Rata-rata, anak perempuan mengalami pubertas pada usia 11 tahun, sementara anak laki-laki mulai pada usia 12 tahun.
Namun, jika anak perempuan memasuki masa pubertas pada usia 7 tahun atau lebih muda, atau jika anak laki-laki mulai pada usia 8 tahun atau lebih muda, mereka dapat didiagnosis mengalami pubertas dini. Kondisi tersebut dapat menyebabkan masalah kesehatan jangka panjang seperti obesitas, diabetes, masalah kesehatan mental, dan kanker payudara.
BACA JUGA:Ancaman 80 Juta Pekerjaan Hilang Karena AI, Namun 4 Profesi Ini Sulit Tergantikan
Melansir Euro News, anak-anak perempuan yang mengalami pubertas lebih awal bisa disebabkan karena faktor lingkungan, gaya hidup, dan metabolisme.
Secara global, usia ketika anak perempuan mulai tumbuh payudara atau penanda pubertas utama telah menurun sekitar tiga bulan per dekade pada tahun 1977 hingga 2013. Dan tren menuju pubertas dini tampaknya tidak melambat dalam dekade terakhir.
Dr. Anders Juul, ahli endokrinologi pediatrik di Rumah Sakit Universitas Kopenhagen dan pakar terkemuka tentang perubahan pubertas di seluruh dunia, menemukan sejumlah alasan di balik fenomena ini.
Obesitas
Para peneliti masih percaya bahwa nutrisi dan obesitas dapat menyebabkan pubertas dini karena kelebihan lemak terkait dengan peningkatan kadar leptin, hormon yang memberi sinyal bahwa tubuh siap untuk memulai pubertas.

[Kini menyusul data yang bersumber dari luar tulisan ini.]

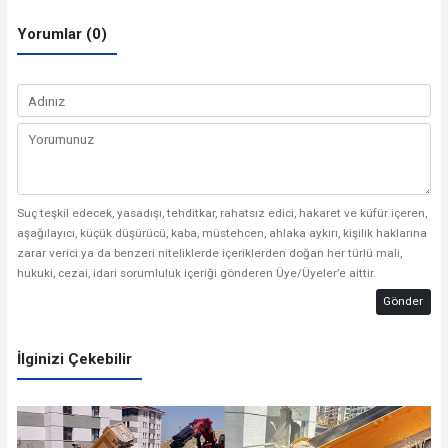
Yorumlar (0)
Suç teşkil edecek, yasadışı, tehditkar, rahatsız edici, hakaret ve küfür içeren,
aşağılayıcı, küçük düşürücü, kaba, müstehcen, ahlaka aykırı, kişilik haklarına
zarar verici ya da benzeri niteliklerde içeriklerden doğan her türlü mali,
hukuki, cezai, idari sorumluluk içeriği gönderen Üye/Üyeler’e aittir.
Gönder
İlginizi Çekebilir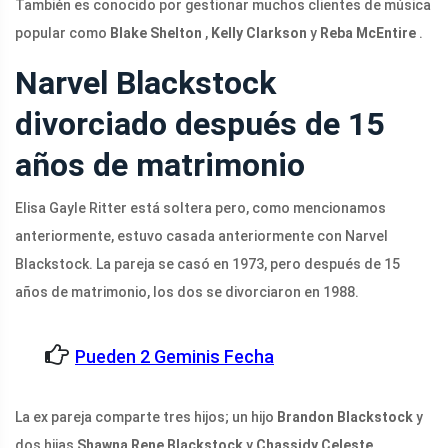
También es conocido por gestionar muchos clientes de música
popular como
Blake Shelton
,
Kelly Clarkson
y
Reba McEntire
.
Narvel Blackstock
divorciado después de 15
años de matrimonio
Elisa Gayle Ritter está soltera pero, como mencionamos
anteriormente, estuvo casada anteriormente con Narvel
Blackstock. La pareja se casó en 1973, pero después de 15
años de matrimonio, los dos se divorciaron en 1988.
Pueden 2 Geminis Fecha
La ex pareja comparte tres hijos; un hijo
Brandon Blackstock
y
dos hijas
Shawna Rene Blackstock
y
Chassidy Celeste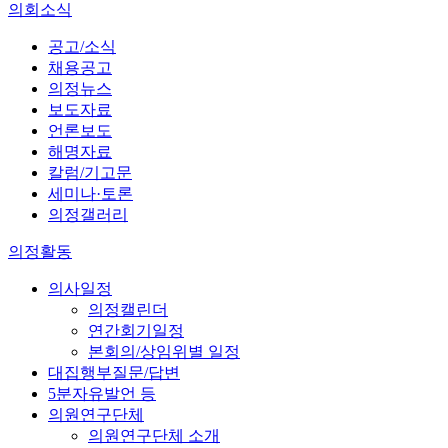
의회소식
공고/소식
채용공고
의정뉴스
보도자료
언론보도
해명자료
칼럼/기고문
세미나·토론
의정갤러리
의정활동
의사일정
의정캘린더
연간회기일정
본회의/상임위별 일정
대집행부질문/답변
5분자유발언 등
의원연구단체
의원연구단체 소개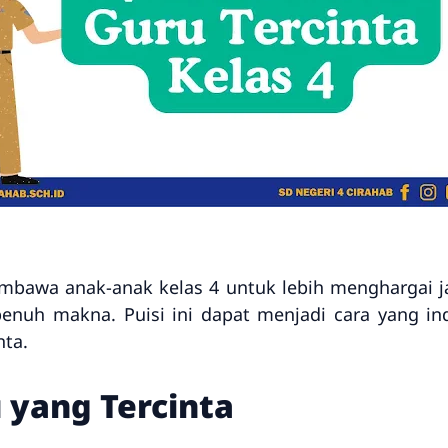
membawa anak-anak kelas 4 untuk lebih menghargai 
enuh makna. Puisi ini dapat menjadi cara yang i
nta.
 yang Tercinta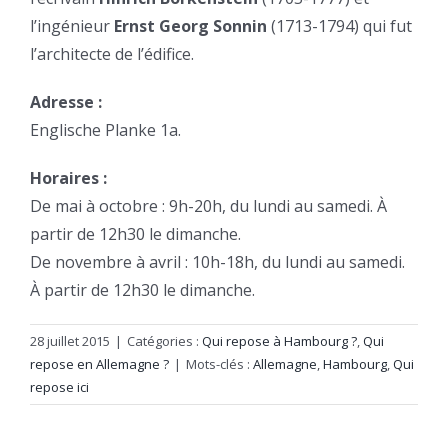
l’ingénieur
Ernst Georg Sonnin
(1713-1794) qui fut
l’architecte de l’édifice.
Adresse :
Englische Planke 1a.
Horaires :
De mai à octobre : 9h-20h, du lundi au samedi. À
partir de 12h30 le dimanche.
De novembre à avril : 10h-18h, du lundi au samedi.
À partir de 12h30 le dimanche.
28 juillet 2015
|
Catégories :
Qui repose à Hambourg ?
,
Qui
repose en Allemagne ?
|
Mots-clés :
Allemagne
,
Hambourg
,
Qui
repose ici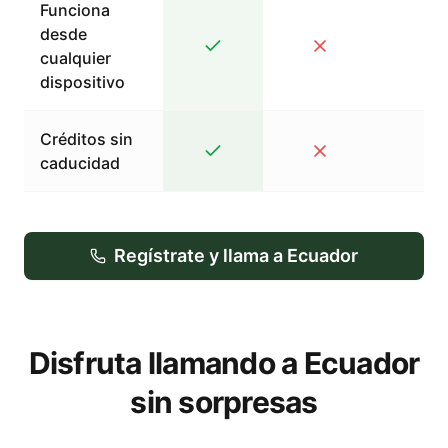
Funciona
desde
cualquier
dispositivo
Créditos sin
caducidad
Regístrate y llama a Ecuador
Disfruta llamando a Ecuador
sin sorpresas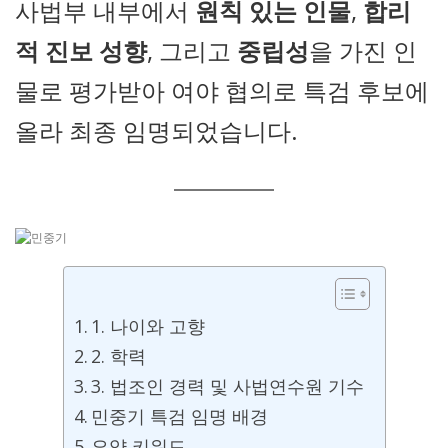
사법부 내부에서
원칙 있는 인물
,
합리
적 진보 성향
, 그리고
중립성
을 가진 인
물로 평가받아 여야 협의로 특검 후보에
올라 최종 임명되었습니다.
1. 나이와 고향
2. 학력
3. 법조인 경력 및 사법연수원 기수
민중기 특검 임명 배경
요약 키워드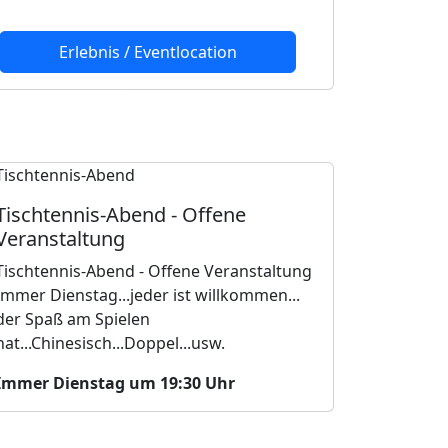
Erlebnis / Eventlocation
Tischtennis-Abend - Offene
Veranstaltung
Tischtennis-Abend - Offene Veranstaltung
Immer Dienstag...jeder ist willkommen...
der Spaß am Spielen
hat...Chinesisch...Doppel...usw.
Immer Dienstag um 19:30 Uhr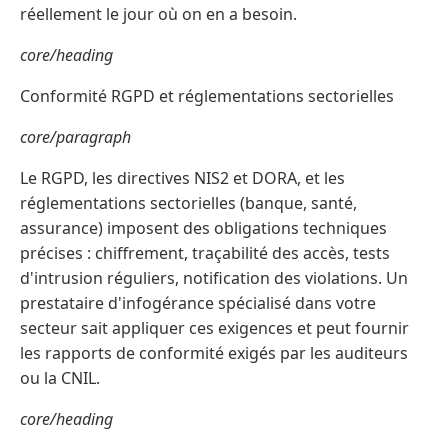
réellement le jour où on en a besoin.
core/heading
Conformité RGPD et réglementations sectorielles
core/paragraph
Le RGPD, les directives NIS2 et DORA, et les
réglementations sectorielles (banque, santé,
assurance) imposent des obligations techniques
précises : chiffrement, traçabilité des accès, tests
d'intrusion réguliers, notification des violations. Un
prestataire d'infogérance spécialisé dans votre
secteur sait appliquer ces exigences et peut fournir
les rapports de conformité exigés par les auditeurs
ou la CNIL.
core/heading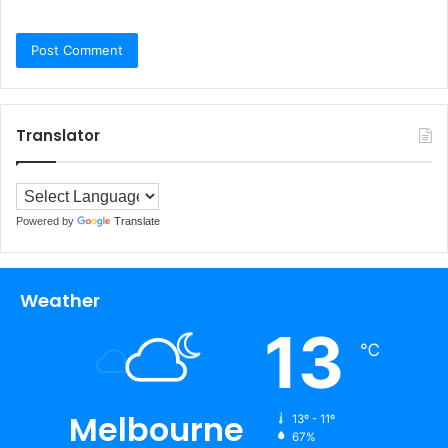
Translator
Powered by
Translate
Weather
13
℃
Melbourne
13º - 11º
67%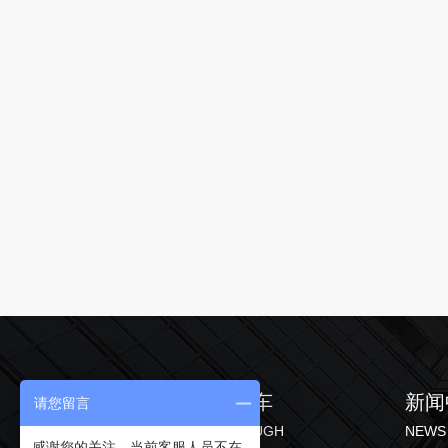
产品中心
直通车
新闻
请您留言
PRODUCT
THROUGH
NEWS
感谢您的关注，当前客服人员不在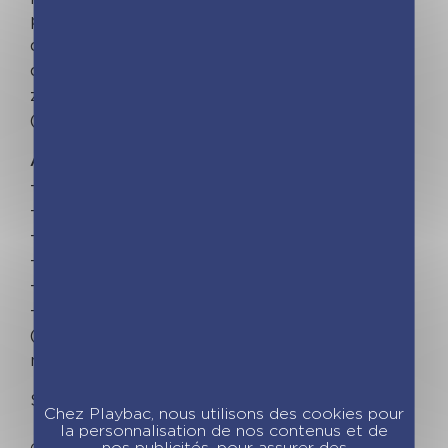
pour tout noter de septembre 2023 à
décembre 2024, un espace dédié aux priorités
du mois, une zone mémo pour les parents, une
zone mémo pour les enfants… et c'est tout
(mais c'est déjà pas mal) !
Avec en bonus :
– 1 pochette de rangement
– 2 maxi-trombones
– 500 stickers colorés
– 1 bloc listes de courses
– 1 critérium
– Des fiches pratiques pour gérer le quotidien
(emplois du temps, mémo anniversaires,
numéros d'urgences…).
S'organiser n'a jamais été aussi simple !
Chez Playbac, nous utilisons des cookies pour
la personnalisation de nos contenus et de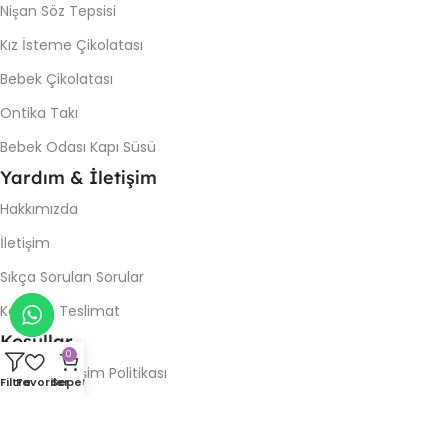
Nişan Söz Tepsisi
Kız İsteme Çikolatası
Bebek Çikolatası
Ontika Takı
Bebek Odası Kapı Süsü
Yardım & İletişim
Hakkımızda
İletişim
Sıkça Sorulan Sorular
Kargo & Teslimat
Koşullar
0
İade & Değişim Politikası
Filtre
Favoriler
Sepet
Gizlilik Politikası
Kullanım Şartları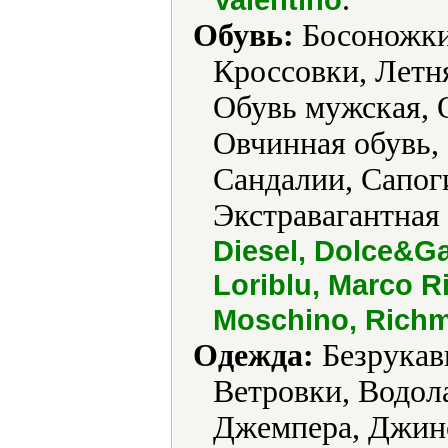
Обувь:
Босоножки,
Кроссовки, Летня
Обувь мужская, 
Овчинная обувь,
Сандалии, Сапог
Экстравагантная 
Diesel, Dolce&Ga
Loriblu, Marco Ri
Moschino, Rich
Одежда:
Безрукавк
Ветровки, Водол
Джемпера, Джин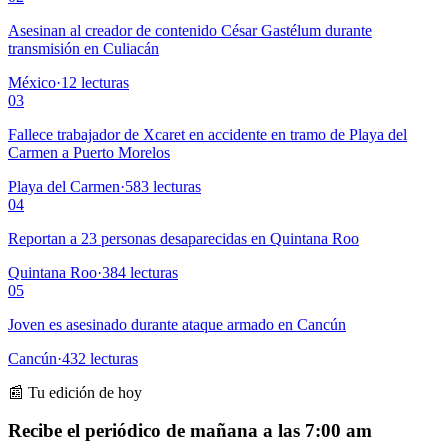
Asesinan al creador de contenido César Gastélum durante
transmisión en Culiacán
México
·
12
lecturas
03
Fallece trabajador de Xcaret en accidente en tramo de Playa del
Carmen a Puerto Morelos
Playa del Carmen
·
583
lecturas
04
Reportan a 23 personas desaparecidas en Quintana Roo
Quintana Roo
·
384
lecturas
05
Joven es asesinado durante ataque armado en Cancún
Cancún
·
432
lecturas
📰 Tu edición de hoy
Recibe el periódico de mañana a las 7:00 am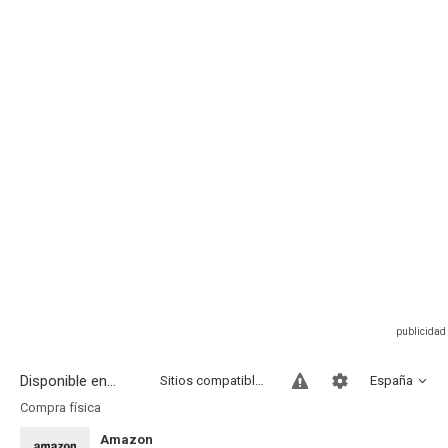
Disponible en...
Sitios compatibles
España
Compra física
Amazon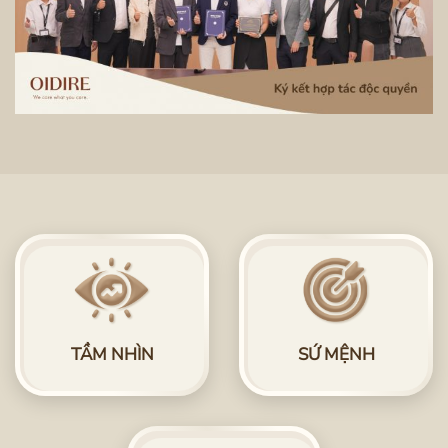
TẦM NHÌN
SỨ MỆNH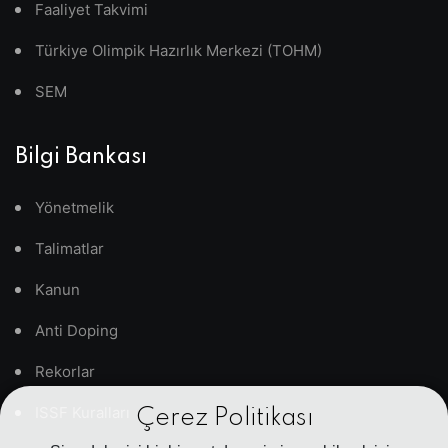
Faaliyet Takvimi
Türkiye Olimpik Hazırlık Merkezi (TOHM)
SEM
Bilgi Bankası
Yönetmelik
Talimatlar
Kanun
Anti Doping
Rekorlar
ISSF Kuralları
Çerez Politikası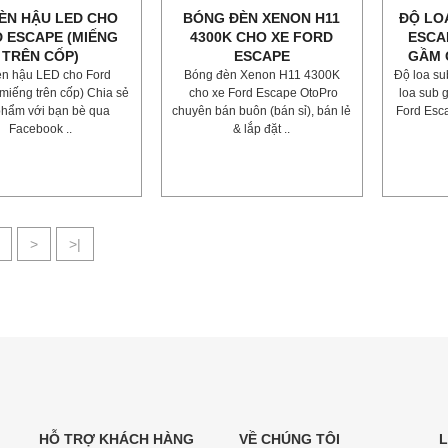
ÈN HẬU LED CHO
BÓNG ĐÈN XENON H11
ĐỘ LO
 ESCAPE (MIẾNG
4300K CHO XE FORD
ESCA
TRÊN CỐP)
ESCAPE
GẦM 
èn hậu LED cho Ford
Bóng đèn Xenon H11 4300K
Độ loa su
miếng trên cốp) Chia sẻ
cho xe Ford Escape OtoPro
loa sub 
phẩm với bạn bè qua
chuyên bán buôn (bán sỉ), bán lẻ
Ford Esca
Facebook ..
& lắp đặt ..
>
>|
HỖ TRỢ KHÁCH HÀNG
VỀ CHÚNG TÔI
L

Proses tersebut memengaruhi anak perempuan dan laki-laki secara berbeda, yang dapat membantu menjelaskan mengapa pubertas cenderung dimulai lebih awal pada anak perempuan yang mengalami obesitas dan lebih lambat pada anak laki-laki yang mengalami obesitas.
Namun, dalam studi awal di Denmark yang dilakukan dengan selang waktu 15 tahun, tidak ada perbedaan signifikan dalam indeks massa tubuh (IMT) antara kelompok pertama dan kedua anak perempuan, yang rata-rata mengalami pubertas setahun lebih awal.